11 de agosto de 2009
En este año se cumplen sesenta de la muerte de Hermengildo Lanz. Un artista polifacético comprometido con las ideas estéticas y civiles que conmovieron España en el primer tercio del siglo XX. Íntimo colaborador de Manuel de Falla y de Federico García Lorca, terminada la contienda civil sufrió los rigores del exilio interior en una impía y larga posguerra.
Hace años, acompañado por su nieto Enrique y por el profesor Juan Mata, visité la que fue su casa en el granadino barrio de los Hotelitos de Belén. Una edificio de líneas progresistas, clásico y moderno, vestigio de un pensamiento audaz y regeneracionista. En el último piso, ocupando toda la planta, estaba su estudio. Allí, entre materiales de trabajo y carpetas de dibujo pude ver apuntes a lápiz que llegaron a ser inolvidables grabados, proyectos de muebles y escaleras de modernos vestíbulos administrativos, y bocetos que dieron origen a escenografías universales. Había también tenues dibujos trazados con una línea tímida y certera que se transformaba en maraña obsesiva sobre el papel: cielo y tierra, casas y hombres trenzados por una línea incesante. Por el contrario, algunos dibujos eran extremadamente austeros, casi despoblados de líneas y salpicados de pequeños campos de color. En una carpeta se guardaban pruebas de grabados en los que todo aparecía conectado por un surco significante y obsesivo que envolvía la imagen con una red en movimiento que tensaba y ponía equilibrio en la superficie. Grabados que fueron una aventura creativa en la que el dibujo, el entintado excesivo, la limpieza selectiva, el almohadillado, el calor de la plancha, la temperatura de la tinta y la humedad del papel eran igualmente esenciales.
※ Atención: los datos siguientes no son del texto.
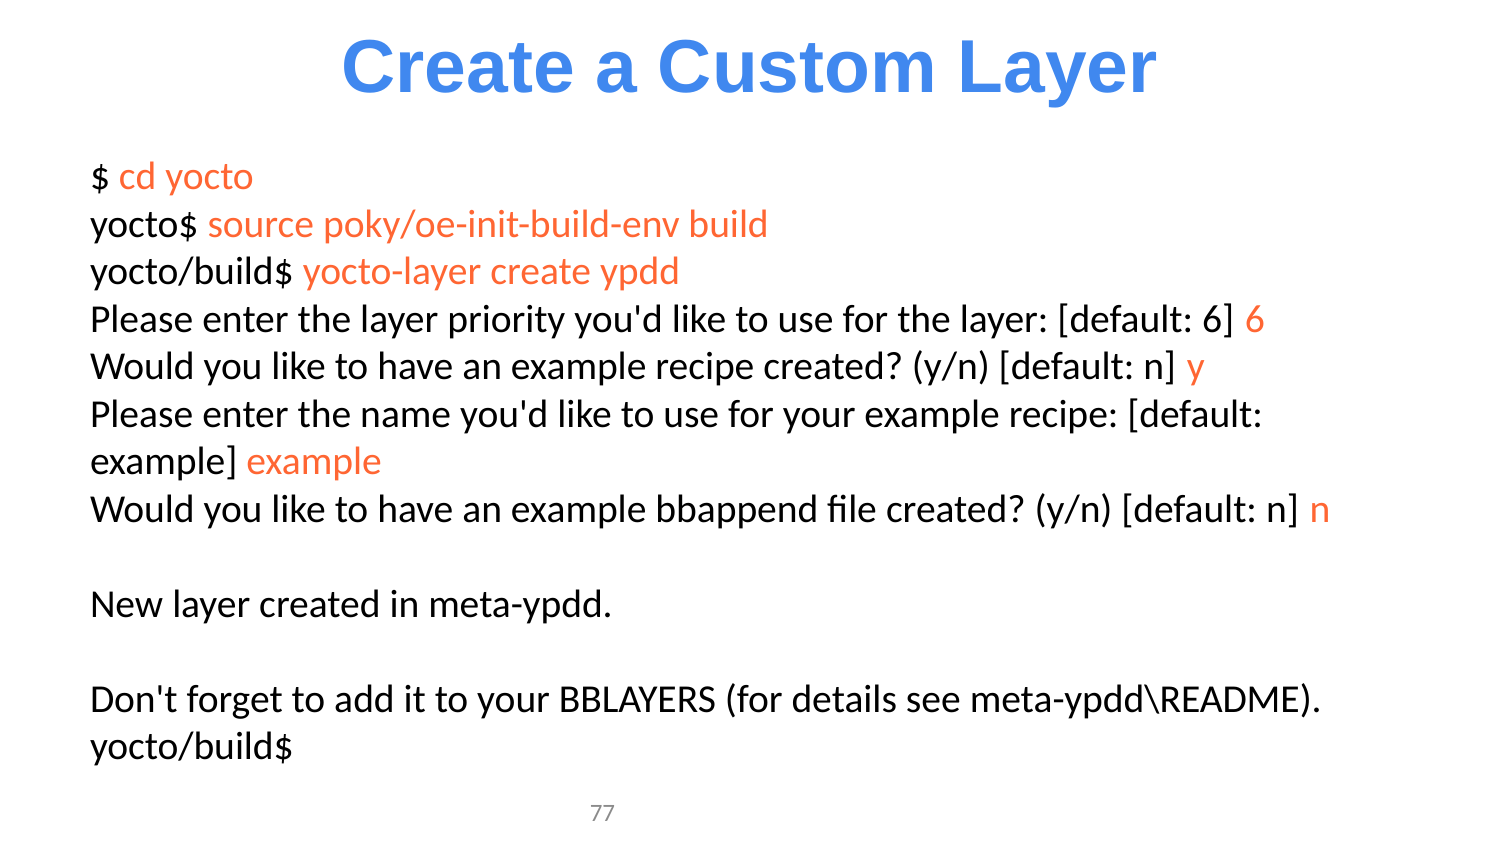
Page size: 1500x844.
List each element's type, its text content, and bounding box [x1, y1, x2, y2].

text_box Create a Custom Layer [75, 10, 1425, 115]
text_box $ cd yocto yocto$ source poky/oe-init-build-env build yocto/build$ yocto-layer create ypdd Please enter the layer priority you'd like to use for the layer: [default: 6] 6 Would you like to have an example recipe created? (y/n) [default: n] y Please enter the name you'd like to use for your example recipe: [default: example] example Would you like to have an example bbappend file created? (y/n) [default: n] n New layer created in meta-ypdd. Don't forget to add it to your BBLAYERS (for details see meta-ypdd\README). yocto/build$ [75, 142, 1425, 754]
text_box ‹#› [475, 782, 631, 827]
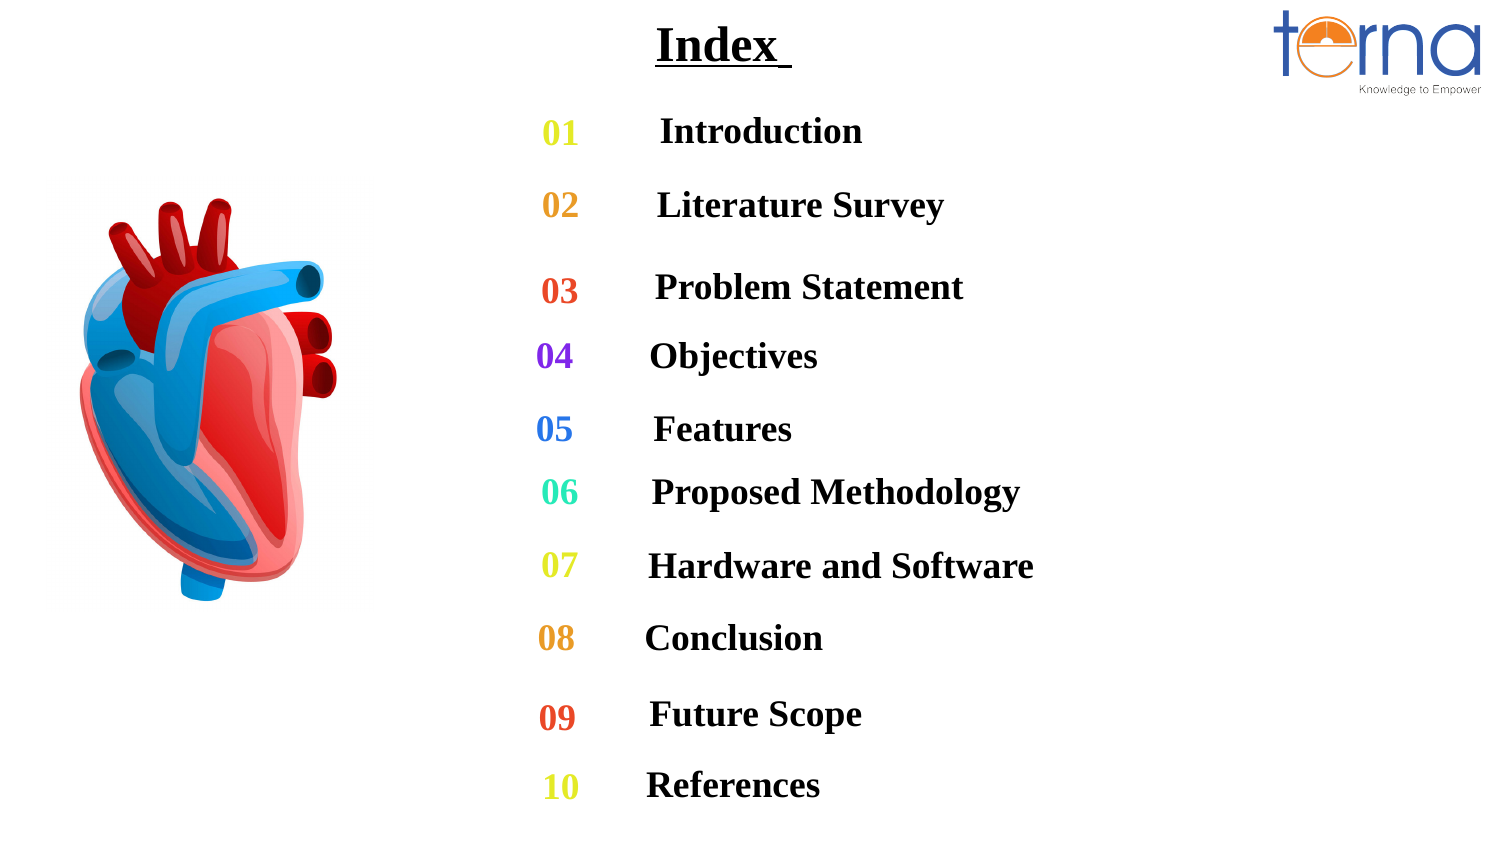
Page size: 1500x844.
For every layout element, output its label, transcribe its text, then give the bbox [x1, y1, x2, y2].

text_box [523, 101, 931, 158]
picture [1262, 0, 1500, 117]
title Index [48, 1, 1259, 76]
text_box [507, 462, 1062, 518]
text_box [512, 325, 921, 381]
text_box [511, 673, 1009, 754]
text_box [516, 174, 999, 230]
picture [45, 176, 375, 612]
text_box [516, 607, 869, 663]
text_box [522, 762, 866, 812]
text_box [516, 398, 842, 454]
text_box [507, 535, 1071, 591]
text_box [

Por último, había pinturas que contaban historias de calles con alumbrados eléctricos, acantilados con puentes misteriosos y torres vigías de paseantes tristes.
Hermenegildo Lanz codificó una nueva imagen simbólica de la ciudad a partir de la lectura creativa de la tradición. La publicación de las veinte “Estampas de Granada” (1926), supone un hito decisivo en el repertorio iconográfico granadino. La rotundidad de líneas, emparentada con las corrientes expresionistas centroeuropeas, y la claridad optimista de sus imágenes son el reflejo de un tiempo esperanzado y de una generación de intelectuales y artistas renovadores truncada trágicamente por la sublevación militar de 1936.
Después de la guerra, asediado por los vencedores, desposeído, degradado, humillado e ignorado públicamente por sus antiguos compañeros y amigos, perdidas todas las batallas, el 20 de mayo de 1949, Hermenegildo Lanz moría en plena calle a la salida de un cursillo de reeducación y adoctrinamiento político-religioso.